■ Aim:
Copy the lines of data from the one containing "collector number: 130" through the end of the data, inclusive, and replace "locality" with "site" while leaving everything else unchanged.

■ Extracted information:

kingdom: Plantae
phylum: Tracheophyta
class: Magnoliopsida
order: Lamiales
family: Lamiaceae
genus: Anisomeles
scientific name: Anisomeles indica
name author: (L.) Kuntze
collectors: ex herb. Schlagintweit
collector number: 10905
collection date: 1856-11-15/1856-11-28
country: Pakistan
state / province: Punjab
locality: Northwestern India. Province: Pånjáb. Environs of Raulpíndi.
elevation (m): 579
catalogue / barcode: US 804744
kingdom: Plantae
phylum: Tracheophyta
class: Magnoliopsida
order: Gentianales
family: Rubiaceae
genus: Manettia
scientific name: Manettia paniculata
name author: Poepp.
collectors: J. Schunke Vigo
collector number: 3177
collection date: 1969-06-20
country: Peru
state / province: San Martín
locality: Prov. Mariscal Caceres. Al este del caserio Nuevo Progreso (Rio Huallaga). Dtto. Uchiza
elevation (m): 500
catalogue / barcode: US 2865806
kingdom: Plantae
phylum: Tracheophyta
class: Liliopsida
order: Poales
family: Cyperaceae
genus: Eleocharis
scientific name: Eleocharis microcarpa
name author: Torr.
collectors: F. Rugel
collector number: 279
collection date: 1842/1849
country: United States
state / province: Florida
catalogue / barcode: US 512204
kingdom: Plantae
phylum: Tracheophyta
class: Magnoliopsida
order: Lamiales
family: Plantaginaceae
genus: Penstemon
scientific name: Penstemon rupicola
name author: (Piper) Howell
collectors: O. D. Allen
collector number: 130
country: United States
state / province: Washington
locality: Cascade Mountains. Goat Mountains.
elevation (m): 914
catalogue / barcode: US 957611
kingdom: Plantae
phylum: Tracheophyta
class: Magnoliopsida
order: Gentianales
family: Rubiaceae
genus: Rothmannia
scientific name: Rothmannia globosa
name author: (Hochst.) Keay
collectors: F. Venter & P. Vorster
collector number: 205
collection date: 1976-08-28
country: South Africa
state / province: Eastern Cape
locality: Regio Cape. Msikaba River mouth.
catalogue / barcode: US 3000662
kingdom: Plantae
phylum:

■ Output for this exercise:
collector number: 130
country: United States
state / province: Washington
site: Cascade Mountains. Goat Mountains.
elevation (m): 914
catalogue / barcode: US 957611
kingdom: Plantae
phylum: Tracheophyta
class: Magnoliopsida
order: Gentianales
family: Rubiaceae
genus: Rothmannia
scientific name: Rothmannia globosa
name author: (Hochst.) Keay
collectors: F. Venter & P. Vorster
collector number: 205
collection date: 1976-08-28
country: South Africa
state / province: Eastern Cape
site: Regio Cape. Msikaba River mouth.
catalogue / barcode: US 3000662
kingdom: Plantae
phylum:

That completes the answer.